- ARTICLE -

● ● ● ●

Saturday marks the first anniversary of the power-sharing agreement between Kenya's two main political factions, which put an end to two months of ethnic and political violence that killed over 1,000 people. Former U.N. Secretary-General Kofi Annan, who mediated the agreement, called on Kenya's leaders to renew their commitment to the reforms they agreed to address, if they want to avoid a return to violence.

One year ago, Kenya's president, Mwai Kibaki, and his chief opponent in the December 2007 election, then-opposition leader Raila Odinga, signed an agreement to share power. The agreement installed Mr. Odinga in the newly-created job of prime minister.

The deal put an end to the violent protests and ethnic attacks that had killed over 1,000 people and displaced hundreds of thousands following the disputed announcement of Mr. Kibaki's re-election.

So far, the coalition has held, and widespread violence has not returned. But Kenyans appear increasingly pessimistic about the coalition government's ability or commitment to address the major challenges facing the country, from corruption, to constitutional reform, to punishing the perpetrators of last year's violence.

In a recorded audio address, Mr. Annan echoed this sentiment.

"Whilst considerable progress was made in the early stages of the process, that momentum has been lost. One year after the signing of the power-sharing accord, Kenyans are feeling frustrated at the slow pace of change. I can understand those sentiments," he said.

In addition to the political arrangement - in which Mr. Odinga's party controls a majority in parliament and half the Cabinet appointments, while Mr. Kibaki retains the powerful presidency - the country's leaders agreed to tackle underlying problems that contributed to the violence. Mr. Annan says there has been little progress in this regard.

"The root causes of last year's crisis need to be comprehensively addressed if the country is to avoid a repeat of the violence. These include constitutional and institutional reforms, land reform, and reducing the huge gap between the haves and the have-nots. Other priorities are creating more jobs for youth, equal access to opportunities, promoting ethnic harmony, ending the culture of impunity, and promoting transparency and accountability," he said.

A new constitution was to be introduced within a year of the new government, but there has been little action so far. The government has introduced a bill to create an independent tribunal to try those suspected of organizing the post-election violence, but lawmakers have so far rejected it. Much of the government's energy has been spent responding to other crises, including a food shortage, and a series of corruption scandals.

The latest crisis to hit the government is the recommendation by the U.N.'s special rapporteur on extrajudicial killings that Kenya's police commissioner and attorney general step down for their role in allowing widespread executions by the police force.

On Friday, a coalition of NGOs urged the government to endorse the rapporteur's recommendations. The director of the Kenya Human Rights Commission, Muthoni Wanyeki, said his findings are the product of a comprehensive investigation.

"In light of this the undersigned organizations hereby demand that the government takes all measures to one, forthwith retract their ill-advised dismissal of the U.N. rapporteur's report and acknowledge the wide spread of state-perpetrated executions," said Wanyeki.

The government's spokesman has rejected the rapporteur's recommendations, though others in the government, including Justice Minister Martha Karua, an ally of the president, have said the government will consider them.

Such political divisions, both between the major parties, and between members of the same faction, have been on open display since the coalition was formed.

In a statement released Friday, President Kibaki said the government had made "commendable progress" toward fundamental reforms, including the creation of commissions to investigate post-election violence and the electoral system. He said the government was working on recommendations by the commissions.

In an interview published in newspapers Saturday, Prime Minister Odinga said the coalition has been laying the foundation for future reform, and that more progress would come by the time the next elections arrive in 2012.

But in a recent poll, a majority of respondents said the government has not had any major accomplishments. And a majority also said they thought the government would not hold together until the next elections.

● ● ● ●

Write out the passage of the article on Kenya's power-sharing anniversary between "In a recorded" and "in this regard.", inclusive. The listing plays no role in the work on this page.

(Data entries)
● ● ● ●

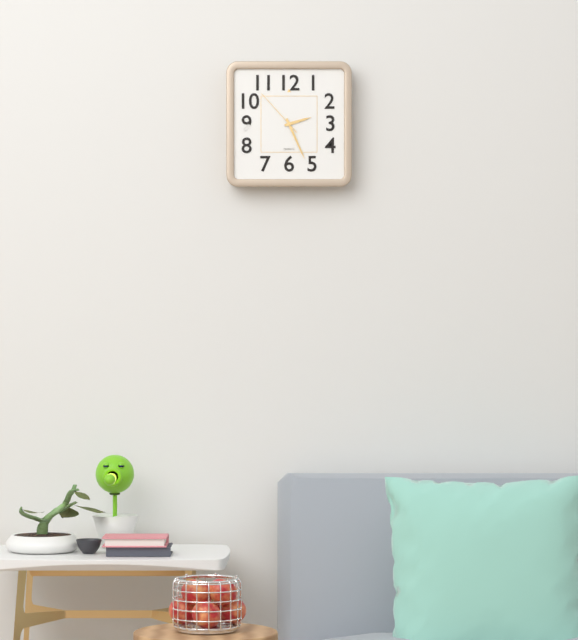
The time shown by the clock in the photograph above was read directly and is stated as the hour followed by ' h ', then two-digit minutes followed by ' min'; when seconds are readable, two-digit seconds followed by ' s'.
2 h 26 min 53 s
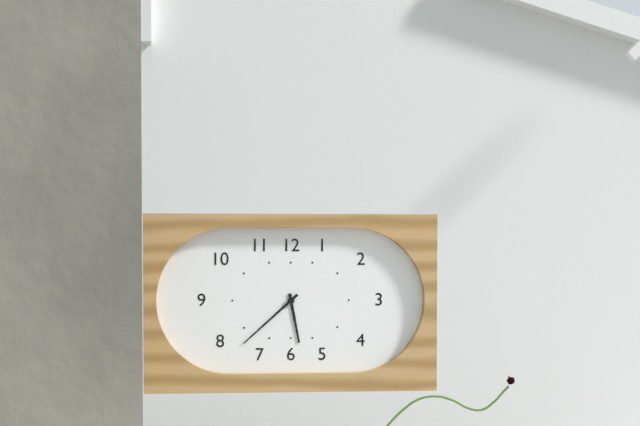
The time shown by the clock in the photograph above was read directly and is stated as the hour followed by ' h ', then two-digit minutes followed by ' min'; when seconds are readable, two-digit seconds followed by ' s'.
5 h 38 min
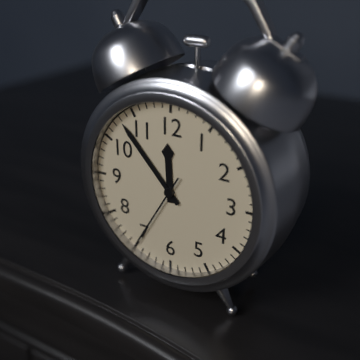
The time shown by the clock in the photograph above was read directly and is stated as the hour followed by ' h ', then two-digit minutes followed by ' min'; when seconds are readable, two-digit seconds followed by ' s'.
11 h 53 min 35 s
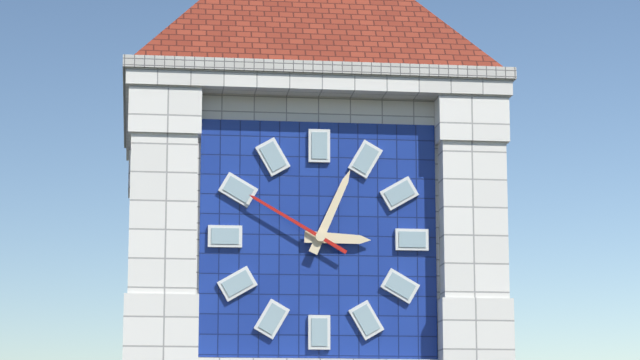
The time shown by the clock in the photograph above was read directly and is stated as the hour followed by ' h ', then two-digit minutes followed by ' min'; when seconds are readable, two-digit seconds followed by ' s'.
3 h 04 min 50 s
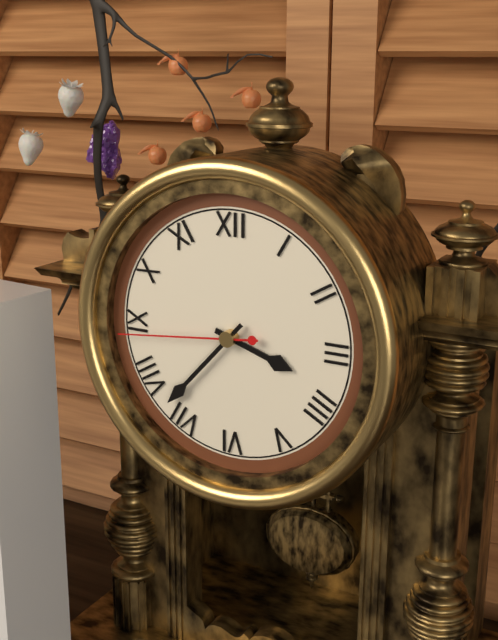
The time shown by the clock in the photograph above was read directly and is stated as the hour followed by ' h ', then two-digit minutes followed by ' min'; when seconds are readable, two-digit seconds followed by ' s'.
3 h 37 min 44 s
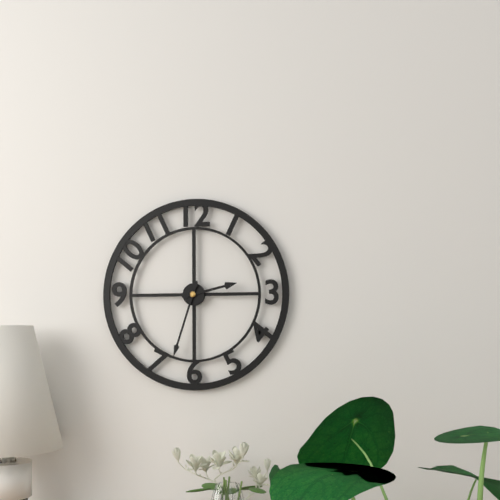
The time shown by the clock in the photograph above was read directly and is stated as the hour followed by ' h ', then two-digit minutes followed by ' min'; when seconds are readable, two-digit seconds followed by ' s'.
2 h 33 min
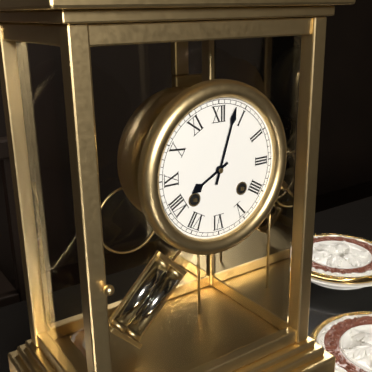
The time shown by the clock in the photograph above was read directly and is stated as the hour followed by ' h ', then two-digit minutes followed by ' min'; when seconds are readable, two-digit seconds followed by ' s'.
8 h 03 min
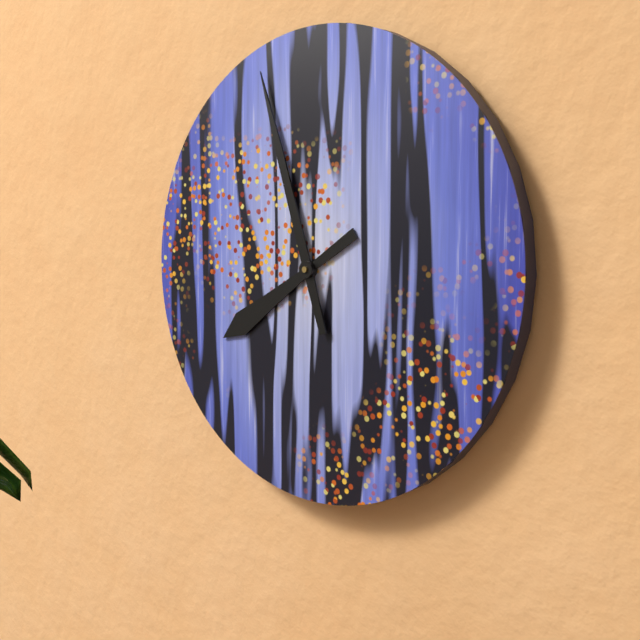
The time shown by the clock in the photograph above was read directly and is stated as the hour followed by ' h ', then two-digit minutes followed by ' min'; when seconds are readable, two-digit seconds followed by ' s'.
7 h 57 min
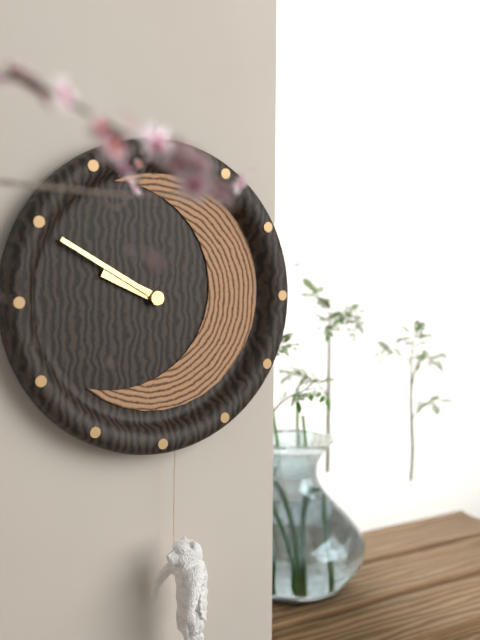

● ● ● ●

- OUTPUT BELOW -
In a recorded audio address, Mr. Annan echoed this sentiment.

"Whilst considerable progress was made in the early stages of the process, that momentum has been lost. One year after the signing of the power-sharing accord, Kenyans are feeling frustrated at the slow pace of change. I can understand those sentiments," he said.

In addition to the political arrangement - in which Mr. Odinga's party controls a majority in parliament and half the Cabinet appointments, while Mr. Kibaki retains the powerful presidency - the country's leaders agreed to tackle underlying problems that contributed to the violence. Mr. Annan says there has been little progress in this regard.